I also got some photos of her splashing around!


----------



## feathers (Aug 21, 2007)

thats so funny


----------



## atvchick95 (Sep 17, 2007)

Now that i know that is normal behavior when bieng sprayed i can rest easy 

My one white face male does that when i spray them he's the only one who does it though the rest run away from it LOL


Too cute


----------



## Laura (Jul 30, 2007)

I love when they put there wings up and get right into it, Ollie does that as well Georgie usually runs away  its funny how Bailee and Gracie are just looking on at Cookie ...hehe they don't know what there missing


----------



## Aly (Jul 30, 2007)

I looove seeing them bathing! It's the cutest thing ever! She looks adorable! I ussually take them in the shower with me or give them a little bowl. I'm going to give spraying a chance and see how they like/hate it...lol


----------



## xxxSpikexxx (Jul 30, 2007)

so cute  She is so funny rolling around


----------



## Bea (Jul 26, 2007)

laurago said:


> its funny how Bailee and Gracie are just looking on at Cookie


I found it funny how Bails was sitting on the spray bottle cheeping.  It was like he was helping me with bath time.


----------



## nic bike (Oct 21, 2007)

haha Bailee looks so funny he,s such a good helper.


----------



## xxxSpikexxx (Jul 30, 2007)

Bea said:


> I found it funny how Bails was sitting on the spray bottle cheeping.  It was like he was helping me with bath time.


That is so cute


----------



## birdieness (Jul 28, 2007)

Very cute.

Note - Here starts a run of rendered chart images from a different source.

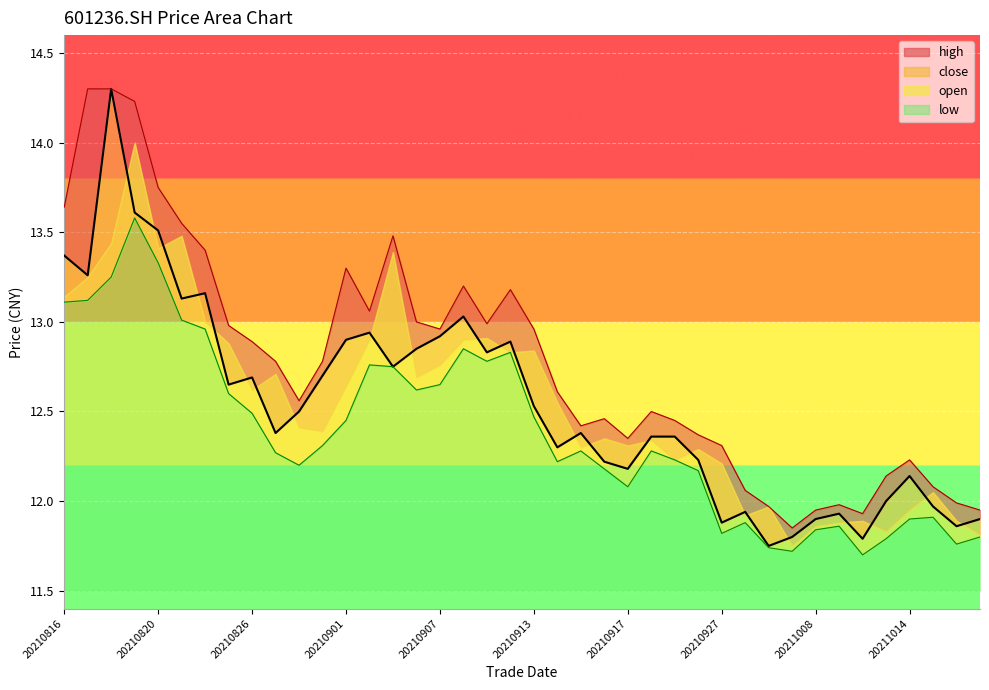

The high series shows 6.6 at 20210924. True or false?

False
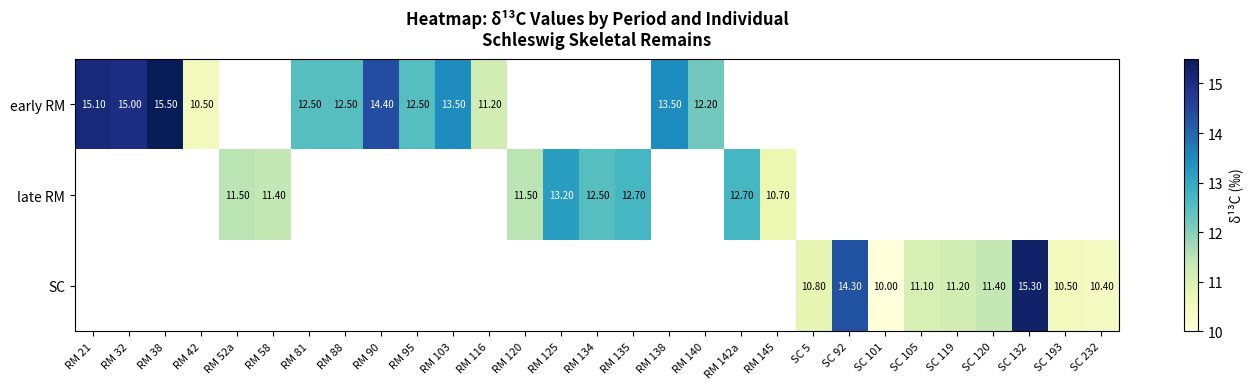

At how many categories does at least one series exceed 10?

28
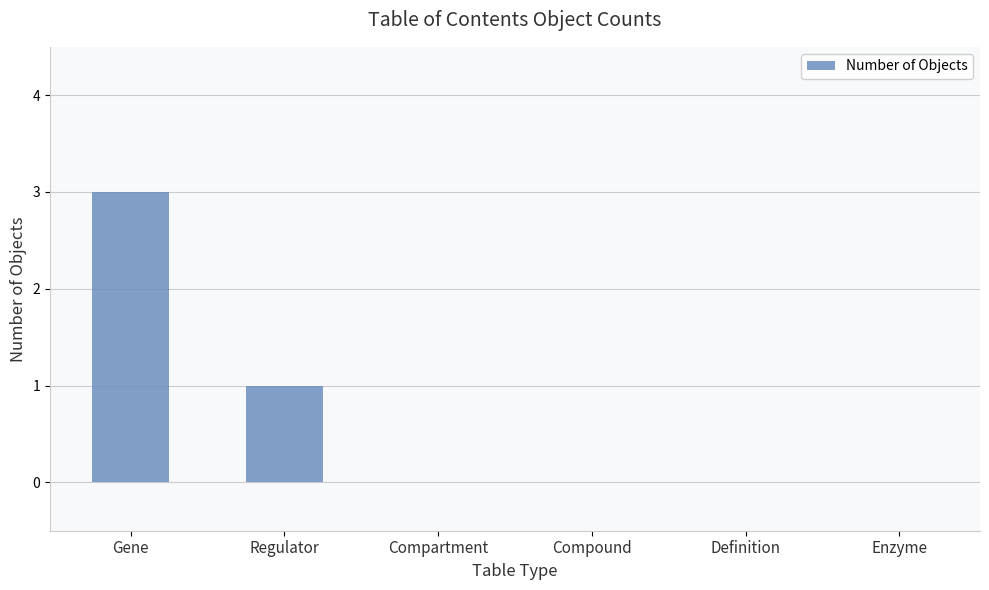

What is the sum of all values?

4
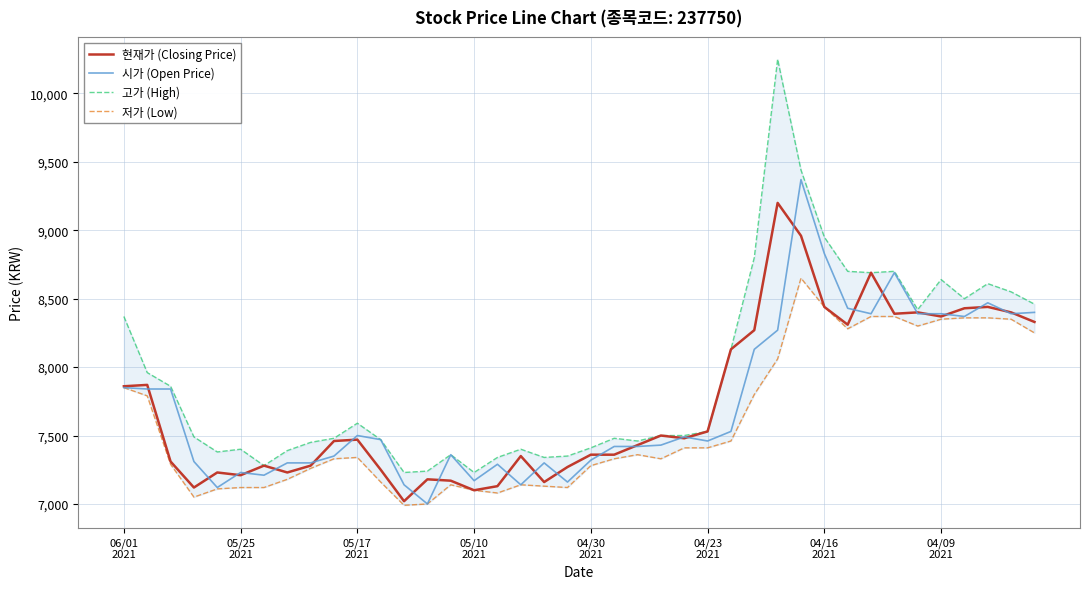

What is the minimum value shown in the chart?

6990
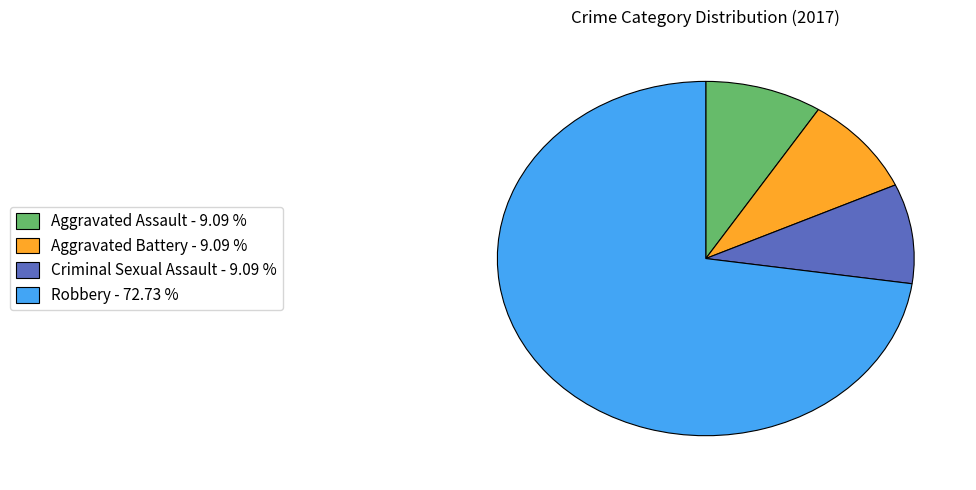

What is the largest slice in the pie chart?

Robbery - 72.73 %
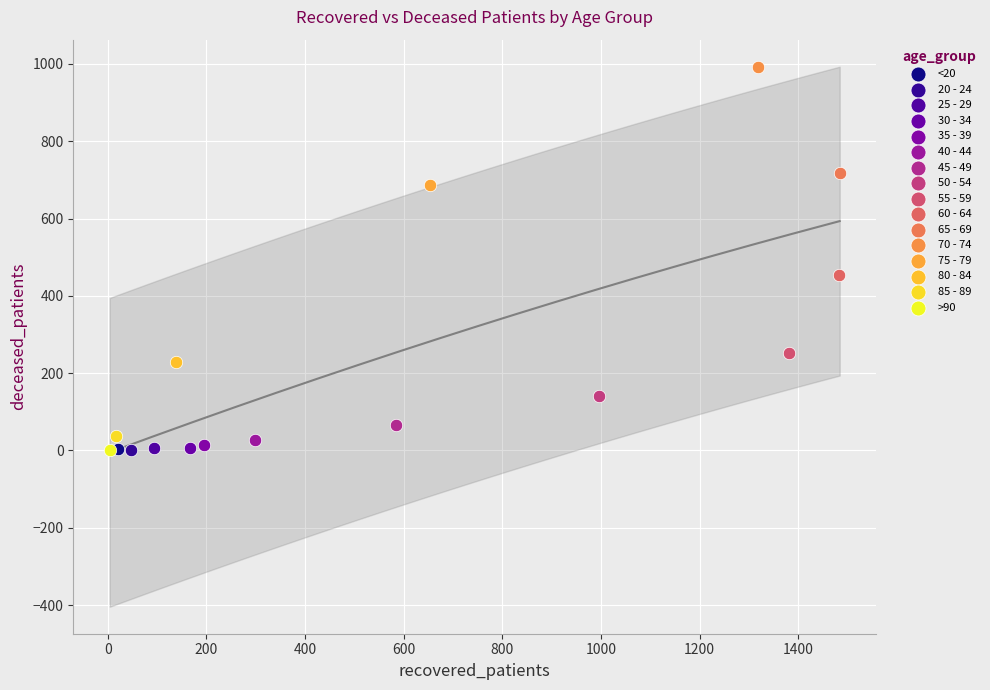

What are all the series names shown in the legend?

<20, 20 - 24, 25 - 29, 30 - 34, 35 - 39, 40 - 44, 45 - 49, 50 - 54, 55 - 59, 60 - 64, 65 - 69, 70 - 74, 75 - 79, 80 - 84, 85 - 89, >90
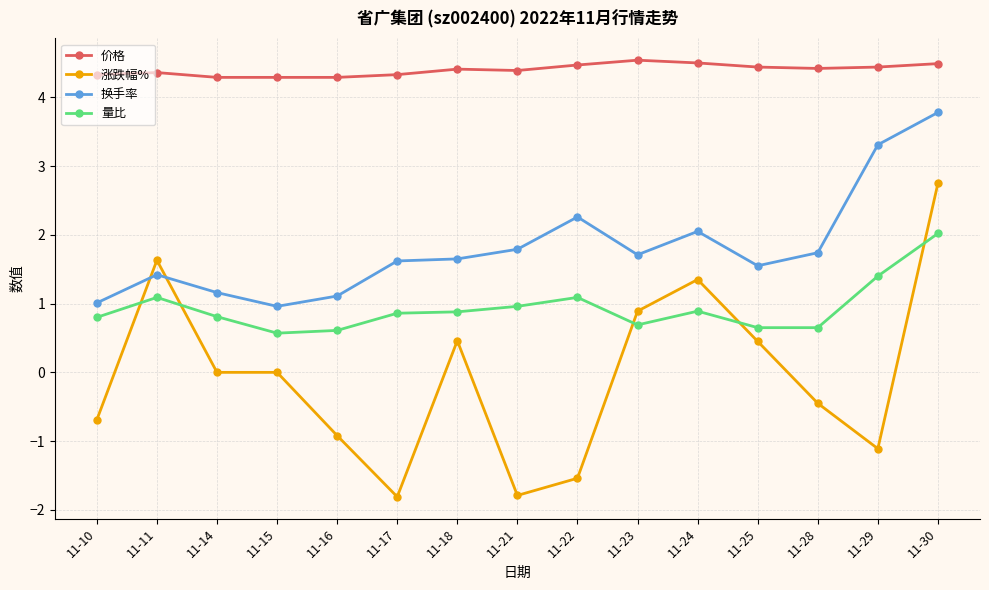

What are all the series names shown in the legend?

价格, 涨跌幅%, 换手率, 量比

I just love her



>


 Anyone else but me notice on her wing, those look like a **** of a bunch of new flights comming in, in the pinnie stage


----------



## Bea (Jul 26, 2007)

birdieness said:


> Anyone else but me notice on her wing, those look like a **** of a bunch of new flights comming in, in the pinnie stage


Yes, there's 6 new flights coming in, all in a row. She had a night fright a couple of weeks ago and lost heaps, so they're all coming in together.


----------



## birdieness (Jul 28, 2007)

Ohh that looks sooo painful. Poor gal. Hugs has two new ones comming in, one on each wing. And i thought that was bad


----------



## **TielHeart** (Jan 3, 2008)

Cookie is adorable!
Aww Bailee is such a good helper. teehee.


----------